(Beginning of Information supplied)

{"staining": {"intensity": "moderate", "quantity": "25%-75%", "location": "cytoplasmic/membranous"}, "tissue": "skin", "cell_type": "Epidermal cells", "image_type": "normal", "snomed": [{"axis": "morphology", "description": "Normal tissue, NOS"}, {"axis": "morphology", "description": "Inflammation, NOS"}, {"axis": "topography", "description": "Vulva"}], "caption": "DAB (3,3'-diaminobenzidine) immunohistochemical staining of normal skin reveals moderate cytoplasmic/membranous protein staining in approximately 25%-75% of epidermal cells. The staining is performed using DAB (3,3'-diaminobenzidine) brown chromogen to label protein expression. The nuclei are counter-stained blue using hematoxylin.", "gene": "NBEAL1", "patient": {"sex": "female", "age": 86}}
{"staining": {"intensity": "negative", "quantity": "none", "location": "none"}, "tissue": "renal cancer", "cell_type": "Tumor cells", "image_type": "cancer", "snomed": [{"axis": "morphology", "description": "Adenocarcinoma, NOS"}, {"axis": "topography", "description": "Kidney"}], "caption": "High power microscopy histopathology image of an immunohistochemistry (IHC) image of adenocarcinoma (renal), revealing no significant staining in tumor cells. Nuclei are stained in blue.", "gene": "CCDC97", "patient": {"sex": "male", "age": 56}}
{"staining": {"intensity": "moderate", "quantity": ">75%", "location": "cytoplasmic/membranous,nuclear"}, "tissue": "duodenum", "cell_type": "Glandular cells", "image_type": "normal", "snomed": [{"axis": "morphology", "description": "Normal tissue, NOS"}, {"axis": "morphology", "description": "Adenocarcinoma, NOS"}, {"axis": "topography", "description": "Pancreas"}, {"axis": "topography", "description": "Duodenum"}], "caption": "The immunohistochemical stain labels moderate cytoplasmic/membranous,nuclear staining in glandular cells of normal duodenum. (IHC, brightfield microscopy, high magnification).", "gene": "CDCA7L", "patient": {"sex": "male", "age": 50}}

(End of Information supplied)

§ Task requirements
Your reply should match the data above exactly, line for line.

§ Finished task
{"staining": {"intensity": "moderate", "quantity": "25%-75%", "location": "cytoplasmic/membranous"}, "tissue": "skin", "cell_type": "Epidermal cells", "image_type": "normal", "snomed": [{"axis": "morphology", "description": "Normal tissue, NOS"}, {"axis": "morphology", "description": "Inflammation, NOS"}, {"axis": "topography", "description": "Vulva"}], "caption": "DAB (3,3'-diaminobenzidine) immunohistochemical staining of normal skin reveals moderate cytoplasmic/membranous protein staining in approximately 25%-75% of epidermal cells. The staining is performed using DAB (3,3'-diaminobenzidine) brown chromogen to label protein expression. The nuclei are counter-stained blue using hematoxylin.", "gene": "NBEAL1", "patient": {"sex": "female", "age": 86}}
{"staining": {"intensity": "negative", "quantity": "none", "location": "none"}, "tissue": "renal cancer", "cell_type": "Tumor cells", "image_type": "cancer", "snomed": [{"axis": "morphology", "description": "Adenocarcinoma, NOS"}, {"axis": "topography", "description": "Kidney"}], "caption": "High power microscopy histopathology image of an immunohistochemistry (IHC) image of adenocarcinoma (renal), revealing no significant staining in tumor cells. Nuclei are stained in blue.", "gene": "CCDC97", "patient": {"sex": "male", "age": 56}}
{"staining": {"intensity": "moderate", "quantity": ">75%", "location": "cytoplasmic/membranous,nuclear"}, "tissue": "duodenum", "cell_type": "Glandular cells", "image_type": "normal", "snomed": [{"axis": "morphology", "description": "Normal tissue, NOS"}, {"axis": "morphology", "description": "Adenocarcinoma, NOS"}, {"axis": "topography", "description": "Pancreas"}, {"axis": "topography", "description": "Duodenum"}], "caption": "The immunohistochemical stain labels moderate cytoplasmic/membranous,nuclear staining in glandular cells of normal duodenum. (IHC, brightfield microscopy, high magnification).", "gene": "CDCA7L", "patient": {"sex": "male", "age": 50}}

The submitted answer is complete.